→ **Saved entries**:
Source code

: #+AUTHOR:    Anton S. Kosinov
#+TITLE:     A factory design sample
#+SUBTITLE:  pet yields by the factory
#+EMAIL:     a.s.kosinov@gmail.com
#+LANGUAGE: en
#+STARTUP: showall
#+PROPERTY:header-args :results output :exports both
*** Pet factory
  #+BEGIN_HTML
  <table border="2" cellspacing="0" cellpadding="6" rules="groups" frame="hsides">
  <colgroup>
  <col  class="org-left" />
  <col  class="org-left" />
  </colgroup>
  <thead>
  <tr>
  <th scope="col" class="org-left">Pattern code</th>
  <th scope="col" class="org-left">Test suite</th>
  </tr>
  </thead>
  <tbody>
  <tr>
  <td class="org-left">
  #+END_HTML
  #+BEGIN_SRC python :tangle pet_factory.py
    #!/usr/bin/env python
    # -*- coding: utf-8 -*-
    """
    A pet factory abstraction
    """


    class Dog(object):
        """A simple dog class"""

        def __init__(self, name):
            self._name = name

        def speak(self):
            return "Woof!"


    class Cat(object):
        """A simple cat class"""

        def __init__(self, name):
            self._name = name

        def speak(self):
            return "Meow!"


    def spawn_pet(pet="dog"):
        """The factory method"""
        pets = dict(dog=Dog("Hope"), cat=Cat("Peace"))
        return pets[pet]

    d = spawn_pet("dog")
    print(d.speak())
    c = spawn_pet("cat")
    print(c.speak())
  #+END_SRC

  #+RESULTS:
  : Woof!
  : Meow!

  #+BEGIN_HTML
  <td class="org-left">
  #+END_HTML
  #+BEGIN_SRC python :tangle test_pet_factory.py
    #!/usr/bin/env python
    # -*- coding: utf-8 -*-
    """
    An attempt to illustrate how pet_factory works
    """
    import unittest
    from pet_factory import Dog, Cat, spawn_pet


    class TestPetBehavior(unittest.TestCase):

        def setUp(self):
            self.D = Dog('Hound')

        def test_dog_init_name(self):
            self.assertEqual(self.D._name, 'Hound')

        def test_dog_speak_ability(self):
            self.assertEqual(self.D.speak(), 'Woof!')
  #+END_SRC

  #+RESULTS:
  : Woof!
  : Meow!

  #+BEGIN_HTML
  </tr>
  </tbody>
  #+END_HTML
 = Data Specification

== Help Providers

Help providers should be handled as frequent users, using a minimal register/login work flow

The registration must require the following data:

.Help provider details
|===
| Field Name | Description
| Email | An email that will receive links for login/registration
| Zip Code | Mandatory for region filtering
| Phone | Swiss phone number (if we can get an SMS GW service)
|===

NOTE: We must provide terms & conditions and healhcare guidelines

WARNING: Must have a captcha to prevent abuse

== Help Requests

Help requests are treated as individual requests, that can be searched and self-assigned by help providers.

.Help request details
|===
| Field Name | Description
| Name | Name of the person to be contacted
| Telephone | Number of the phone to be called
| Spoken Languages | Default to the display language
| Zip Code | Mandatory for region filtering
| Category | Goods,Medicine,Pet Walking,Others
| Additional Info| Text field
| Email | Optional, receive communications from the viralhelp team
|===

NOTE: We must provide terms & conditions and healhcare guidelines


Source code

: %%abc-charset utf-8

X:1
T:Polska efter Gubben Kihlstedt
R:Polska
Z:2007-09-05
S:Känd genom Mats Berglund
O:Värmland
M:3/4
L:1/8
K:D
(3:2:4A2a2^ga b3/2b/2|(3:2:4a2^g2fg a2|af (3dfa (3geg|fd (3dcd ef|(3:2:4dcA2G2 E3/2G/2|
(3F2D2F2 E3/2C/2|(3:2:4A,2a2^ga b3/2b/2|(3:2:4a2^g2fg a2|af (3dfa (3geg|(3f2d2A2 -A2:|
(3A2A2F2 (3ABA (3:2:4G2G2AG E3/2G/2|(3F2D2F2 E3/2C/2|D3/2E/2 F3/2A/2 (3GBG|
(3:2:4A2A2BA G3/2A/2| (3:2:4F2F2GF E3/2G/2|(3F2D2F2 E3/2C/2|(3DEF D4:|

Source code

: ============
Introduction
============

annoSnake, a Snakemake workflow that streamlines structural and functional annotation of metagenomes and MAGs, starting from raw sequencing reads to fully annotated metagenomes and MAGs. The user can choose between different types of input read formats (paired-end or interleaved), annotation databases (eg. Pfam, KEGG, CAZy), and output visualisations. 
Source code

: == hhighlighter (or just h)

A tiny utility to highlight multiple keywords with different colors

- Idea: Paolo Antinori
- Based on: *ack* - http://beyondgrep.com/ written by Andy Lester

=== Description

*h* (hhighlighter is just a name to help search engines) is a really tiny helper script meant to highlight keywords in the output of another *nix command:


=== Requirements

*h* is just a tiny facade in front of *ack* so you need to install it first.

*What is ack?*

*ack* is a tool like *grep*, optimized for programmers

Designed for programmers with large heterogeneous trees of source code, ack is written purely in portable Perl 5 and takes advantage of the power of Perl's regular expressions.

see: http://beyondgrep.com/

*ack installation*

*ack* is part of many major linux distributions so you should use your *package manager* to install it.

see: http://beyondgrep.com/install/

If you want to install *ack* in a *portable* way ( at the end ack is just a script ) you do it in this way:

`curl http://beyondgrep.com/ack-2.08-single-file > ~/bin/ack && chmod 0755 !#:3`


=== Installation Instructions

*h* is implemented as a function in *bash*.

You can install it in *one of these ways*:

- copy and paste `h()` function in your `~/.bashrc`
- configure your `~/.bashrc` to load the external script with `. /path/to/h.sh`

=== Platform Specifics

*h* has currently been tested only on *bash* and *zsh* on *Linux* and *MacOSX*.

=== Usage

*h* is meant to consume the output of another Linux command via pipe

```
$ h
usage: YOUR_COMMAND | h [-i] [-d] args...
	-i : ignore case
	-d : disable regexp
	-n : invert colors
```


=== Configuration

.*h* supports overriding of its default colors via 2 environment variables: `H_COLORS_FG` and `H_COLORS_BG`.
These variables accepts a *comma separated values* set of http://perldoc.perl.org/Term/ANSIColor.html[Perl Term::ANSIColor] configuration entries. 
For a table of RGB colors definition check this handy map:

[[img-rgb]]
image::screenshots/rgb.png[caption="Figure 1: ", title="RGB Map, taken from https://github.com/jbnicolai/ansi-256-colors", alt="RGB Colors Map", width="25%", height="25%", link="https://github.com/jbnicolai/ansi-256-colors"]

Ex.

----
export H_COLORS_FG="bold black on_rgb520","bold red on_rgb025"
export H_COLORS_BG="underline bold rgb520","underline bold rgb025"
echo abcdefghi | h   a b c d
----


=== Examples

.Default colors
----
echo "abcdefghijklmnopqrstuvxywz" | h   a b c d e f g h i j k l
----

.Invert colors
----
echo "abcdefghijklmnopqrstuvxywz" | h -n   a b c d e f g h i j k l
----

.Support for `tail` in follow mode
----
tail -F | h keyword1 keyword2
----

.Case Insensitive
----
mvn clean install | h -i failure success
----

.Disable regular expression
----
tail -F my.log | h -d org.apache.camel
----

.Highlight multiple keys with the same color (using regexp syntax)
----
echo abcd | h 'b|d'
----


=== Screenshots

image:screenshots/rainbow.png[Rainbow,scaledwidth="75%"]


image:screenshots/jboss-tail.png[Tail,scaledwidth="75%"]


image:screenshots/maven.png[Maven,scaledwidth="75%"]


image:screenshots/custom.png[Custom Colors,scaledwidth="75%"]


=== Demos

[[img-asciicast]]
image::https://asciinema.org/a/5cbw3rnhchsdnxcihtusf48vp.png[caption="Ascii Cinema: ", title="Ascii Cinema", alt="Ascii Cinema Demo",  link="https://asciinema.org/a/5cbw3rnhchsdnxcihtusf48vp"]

→ **TASK DETAILS**: Copy the entries exactly as they appear.

→ **RESULT OF THIS TASK**:
Source code

: #+AUTHOR:    Anton S. Kosinov
#+TITLE:     A factory design sample
#+SUBTITLE:  pet yields by the factory
#+EMAIL:     a.s.kosinov@gmail.com
#+LANGUAGE: en
#+STARTUP: showall
#+PROPERTY:header-args :results output :exports both
*** Pet factory
  #+BEGIN_HTML
  <table border="2" cellspacing="0" cellpadding="6" rules="groups" frame="hsides">
  <colgroup>
  <col  class="org-left" />
  <col  class="org-left" />
  </colgroup>
  <thead>
  <tr>
  <th scope="col" class="org-left">Pattern code</th>
  <th scope="col" class="org-left">Test suite</th>
  </tr>
  </thead>
  <tbody>
  <tr>
  <td class="org-left">
  #+END_HTML
  #+BEGIN_SRC python :tangle pet_factory.py
    #!/usr/bin/env python
    # -*- coding: utf-8 -*-
    """
    A pet factory abstraction
    """


    class Dog(object):
        """A simple dog class"""

        def __init__(self, name):
            self._name = name

        def speak(self):
            return "Woof!"


    class Cat(object):
        """A simple cat class"""

        def __init__(self, name):
            self._name = name

        def speak(self):
            return "Meow!"


    def spawn_pet(pet="dog"):
        """The factory method"""
        pets = dict(dog=Dog("Hope"), cat=Cat("Peace"))
        return pets[pet]

    d = spawn_pet("dog")
    print(d.speak())
    c = spawn_pet("cat")
    print(c.speak())
  #+END_SRC

  #+RESULTS:
  : Woof!
  : Meow!

  #+BEGIN_HTML
  <td class="org-left">
  #+END_HTML
  #+BEGIN_SRC python :tangle test_pet_factory.py
    #!/usr/bin/env python
    # -*- coding: utf-8 -*-
    """
    An attempt to illustrate how pet_factory works
    """
    import unittest
    from pet_factory import Dog, Cat, spawn_pet


    class TestPetBehavior(unittest.TestCase):

        def setUp(self):
            self.D = Dog('Hound')

        def test_dog_init_name(self):
            self.assertEqual(self.D._name, 'Hound')

        def test_dog_speak_ability(self):
            self.assertEqual(self.D.speak(), 'Woof!')
  #+END_SRC

  #+RESULTS:
  : Woof!
  : Meow!

  #+BEGIN_HTML
  </tr>
  </tbody>
  #+END_HTML
 = Data Specification

== Help Providers

Help providers should be handled as frequent users, using a minimal register/login work flow

The registration must require the following data:

.Help provider details
|===
| Field Name | Description
| Email | An email that will receive links for login/registration
| Zip Code | Mandatory for region filtering
| Phone | Swiss phone number (if we can get an SMS GW service)
|===

NOTE: We must provide terms & conditions and healhcare guidelines

WARNING: Must have a captcha to prevent abuse

== Help Requests

Help requests are treated as individual requests, that can be searched and self-assigned by help providers.

.Help request details
|===
| Field Name | Description
| Name | Name of the person to be contacted
| Telephone | Number of the phone to be called
| Spoken Languages | Default to the display language
| Zip Code | Mandatory for region filtering
| Category | Goods,Medicine,Pet Walking,Others
| Additional Info| Text field
| Email | Optional, receive communications from the viralhelp team
|===

NOTE: We must provide terms & conditions and healhcare guidelines


Source code

: %%abc-charset utf-8

X:1
T:Polska efter Gubben Kihlstedt
R:Polska
Z:2007-09-05
S:Känd genom Mats Berglund
O:Värmland
M:3/4
L:1/8
K:D
(3:2:4A2a2^ga b3/2b/2|(3:2:4a2^g2fg a2|af (3dfa (3geg|fd (3dcd ef|(3:2:4dcA2G2 E3/2G/2|
(3F2D2F2 E3/2C/2|(3:2:4A,2a2^ga b3/2b/2|(3:2:4a2^g2fg a2|af (3dfa (3geg|(3f2d2A2 -A2:|
(3A2A2F2 (3ABA (3:2:4G2G2AG E3/2G/2|(3F2D2F2 E3/2C/2|D3/2E/2 F3/2A/2 (3GBG|
(3:2:4A2A2BA G3/2A/2| (3:2:4F2F2GF E3/2G/2|(3F2D2F2 E3/2C/2|(3DEF D4:|

Source code

: ============
Introduction
============

annoSnake, a Snakemake workflow that streamlines structural and functional annotation of metagenomes and MAGs, starting from raw sequencing reads to fully annotated metagenomes and MAGs. The user can choose between different types of input read formats (paired-end or interleaved), annotation databases (eg. Pfam, KEGG, CAZy), and output visualisations. 
Source code

: == hhighlighter (or just h)

A tiny utility to highlight multiple keywords with different colors

- Idea: Paolo Antinori
- Based on: *ack* - http://beyondgrep.com/ written by Andy Lester

=== Description

*h* (hhighlighter is just a name to help search engines) is a really tiny helper script meant to highlight keywords in the output of another *nix command:


=== Requirements

*h* is just a tiny facade in front of *ack* so you need to install it first.

*What is ack?*

*ack* is a tool like *grep*, optimized for programmers

Designed for programmers with large heterogeneous trees of source code, ack is written purely in portable Perl 5 and takes advantage of the power of Perl's regular expressions.

see: http://beyondgrep.com/

*ack installation*

*ack* is part of many major linux distributions so you should use your *package manager* to install it.

see: http://beyondgrep.com/install/

If you want to install *ack* in a *portable* way ( at the end ack is just a script ) you do it in this way:

`curl http://beyondgrep.com/ack-2.08-single-file > ~/bin/ack && chmod 0755 !#:3`


=== Installation Instructions

*h* is implemented as a function in *bash*.

You can install it in *one of these ways*:

- copy and paste `h()` function in your `~/.bashrc`
- configure your `~/.bashrc` to load the external script with `. /path/to/h.sh`

=== Platform Specifics

*h* has currently been tested only on *bash* and *zsh* on *Linux* and *MacOSX*.

=== Usage

*h* is meant to consume the output of another Linux command via pipe

```
$ h
usage: YOUR_COMMAND | h [-i] [-d] args...
	-i : ignore case
	-d : disable regexp
	-n : invert colors
```


=== Configuration

.*h* supports overriding of its default colors via 2 environment variables: `H_COLORS_FG` and `H_COLORS_BG`.
These variables accepts a *comma separated values* set of http://perldoc.perl.org/Term/ANSIColor.html[Perl Term::ANSIColor] configuration entries. 
For a table of RGB colors definition check this handy map:

[[img-rgb]]
image::screenshots/rgb.png[caption="Figure 1: ", title="RGB Map, taken from https://github.com/jbnicolai/ansi-256-colors", alt="RGB Colors Map", width="25%", height="25%", link="https://github.com/jbnicolai/ansi-256-colors"]

Ex.

----
export H_COLORS_FG="bold black on_rgb520","bold red on_rgb025"
export H_COLORS_BG="underline bold rgb520","underline bold rgb025"
echo abcdefghi | h   a b c d
----


=== Examples

.Default colors
----
echo "abcdefghijklmnopqrstuvxywz" | h   a b c d e f g h i j k l
----

.Invert colors
----
echo "abcdefghijklmnopqrstuvxywz" | h -n   a b c d e f g h i j k l
----

.Support for `tail` in follow mode
----
tail -F | h keyword1 keyword2
----

.Case Insensitive
----
mvn clean install | h -i failure success
----

.Disable regular expression
----
tail -F my.log | h -d org.apache.camel
----

.Highlight multiple keys with the same color (using regexp syntax)
----
echo abcd | h 'b|d'
----


=== Screenshots

image:screenshots/rainbow.png[Rainbow,scaledwidth="75%"]


image:screenshots/jboss-tail.png[Tail,scaledwidth="75%"]


image:screenshots/maven.png[Maven,scaledwidth="75%"]


image:screenshots/custom.png[Custom Colors,scaledwidth="75%"]


=== Demos

[[img-asciicast]]
image::https://asciinema.org/a/5cbw3rnhchsdnxcihtusf48vp.png[caption="Ascii Cinema: ", title="Ascii Cinema", alt="Ascii Cinema Demo",  link="https://asciinema.org/a/5cbw3rnhchsdnxcihtusf48vp"]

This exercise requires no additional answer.